Anjulie and Levine first met when then-17-year-old Anjulie, already a multi-instrumentalist, songwriter and performer hustling to catch a break, was doing an internship at Metalworks recording studio in Toronto. “I was basically cleaning the studio and getting coffee for people,” she says. “Jon came in and he was in a famous band, so I knew who he was. He asked me to have some lunch, but the people who work behind the desk are not supposed to hang out with clients, so I got fired.” Despite that minor setback, the story has a happy ending. Levine was intrigued enough to accept an invitation to hear Anjulie perform at an open mic night, which led to their current creative partnership. In 2005, the pair wrote two songs for actress-singer Emma Roberts’ debut album Unfabulous and More. Anjulie’s other songwriting credits include co-writing a track on the Philosopher Kings’ album 2006 album Castles, and penning “Don’t Call Me Baby” — a Billboard Top 10 hit in Canada for EMI recording artist Kreesha Turner.

“Anjulie’s songwriting is strong and confessional, but with a real pop sensibility,” Levine says. “As an artist, she is never satisfied to dole out the same empty pleasantries that most singers do. When we were making her record, I always believed what we put down on tape. Sometimes we’d have a song completely finished and we’d both be happy with it. Then the next day, she’d come into the studio with an entirely different verse written. She wanted to make sure it truly resonated and wasn’t just hooky. It’s that kind of determination that makes an artist great.”

The confident and eclectic mix of songs on Anjulie’s debut explore a wide range of moods, a sign that she is an artist with a lot of range and versatility. The slinky opening track “Boom,” works a dark, Nancy Sinatra-esque ’60s vibe, while ”The Rain” is a sleek, flamenco-flavored urban gem. Anjulie gets steamy on the feverish “The Heat,” the obsessive “Addicted2Me,” and the provocative “Some Dumb Whore,” before entirely switching gears on the uplifting acoustic-driven “Same Damn Thing” and the lovelorn piano ballad “Crazy That Way.”

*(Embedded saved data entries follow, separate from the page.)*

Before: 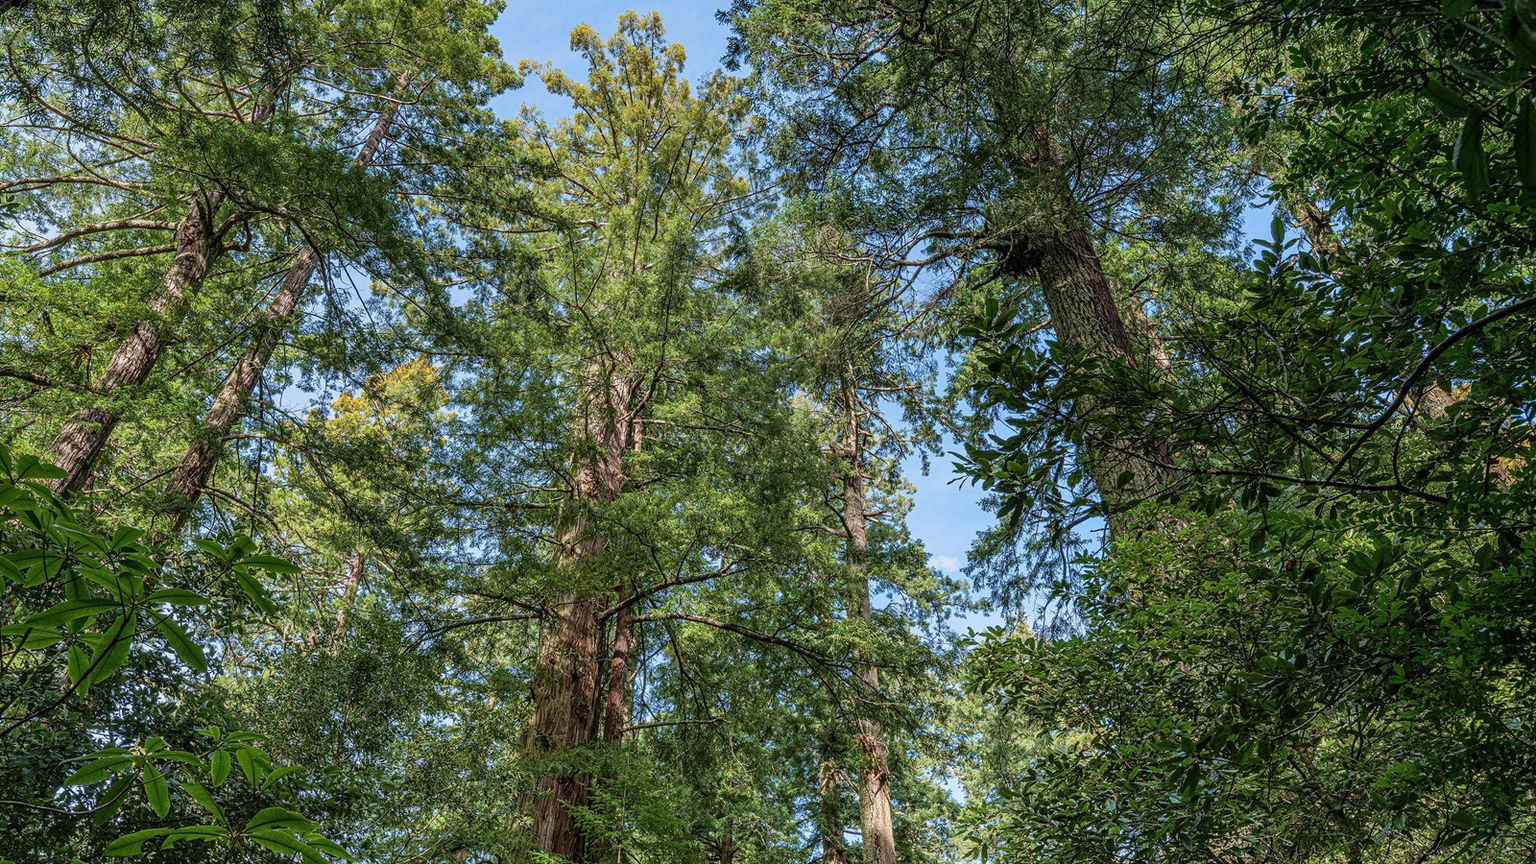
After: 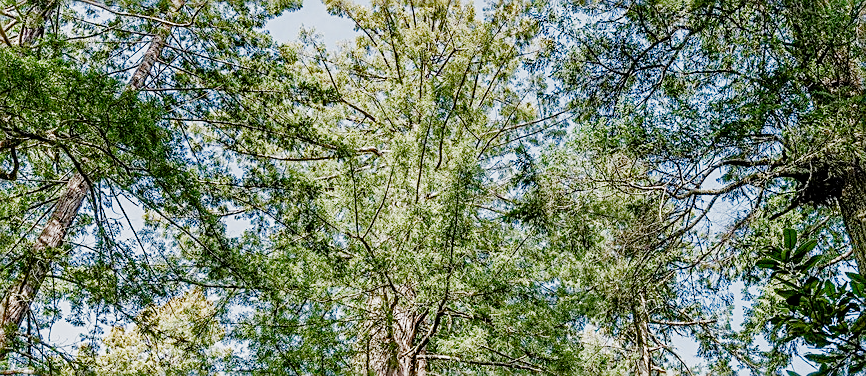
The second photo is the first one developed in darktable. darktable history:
local contrast: highlights 103%, shadows 98%, detail 119%, midtone range 0.2
color balance rgb: perceptual saturation grading › global saturation 20%, perceptual saturation grading › highlights -50.284%, perceptual saturation grading › shadows 30.636%
crop: left 15.192%, top 9.207%, right 30.672%, bottom 48.94%
sharpen: on, module defaults
exposure: black level correction 0.001, exposure 0.966 EV, compensate exposure bias true, compensate highlight preservation false
shadows and highlights: shadows 51.73, highlights -28.74, soften with gaussian
filmic rgb: black relative exposure -7.65 EV, white relative exposure 4.56 EV, threshold 3.03 EV, hardness 3.61, preserve chrominance no, color science v4 (2020), contrast in shadows soft, contrast in highlights soft, enable highlight reconstruction true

“We were very particular about creating certain colors with the sound,” Levine says. “Most of the time it was a process of building a track up and then stripping away as much as we could till we found the bare essentials, or the heart of the track. We were really into carving out a lot of space to give the music a dark, open feel.”

It’s not surprising that Anjulie’s debut is as eclectic as it is, as the singer cops to a host of musical influences, everyone from confessional singer-songwriter Alanis Morissette and the always-enigmatic Annie Lennox, to hip-hop mavericks Kanye West and Lauryn Hill. “When you listen to The Miseducation of Lauryn Hill, it’s so unbelievably personal,” Anjulie says. “The songs are like snapshots of her life. I’m totally blown away by it.”

That honesty is something Anjulie strives to emulate in her own music. “I think I have something to say lyrically,” she says. “My background is in songwriting, so I’m really invested in melodies, song structure, and payoff choruses, but on this record, I tried to loosen up and just express myself how I wanted to. I really write for myself. I always tell people if they want to know about me, just listen to my music because I really do put it all out there.”

While she gears up for her album to be released by Hear Music in 2009, Anjulie is looking forward to putting a band together and taking her music out on the road.“ Being onstage performing is definitely a high point for me,” she says. “It’s so euphoric to perform live; you can really feel the energy from the crowd. I admire people who have the whole package and can really put on a show. That’s what I strive to do.”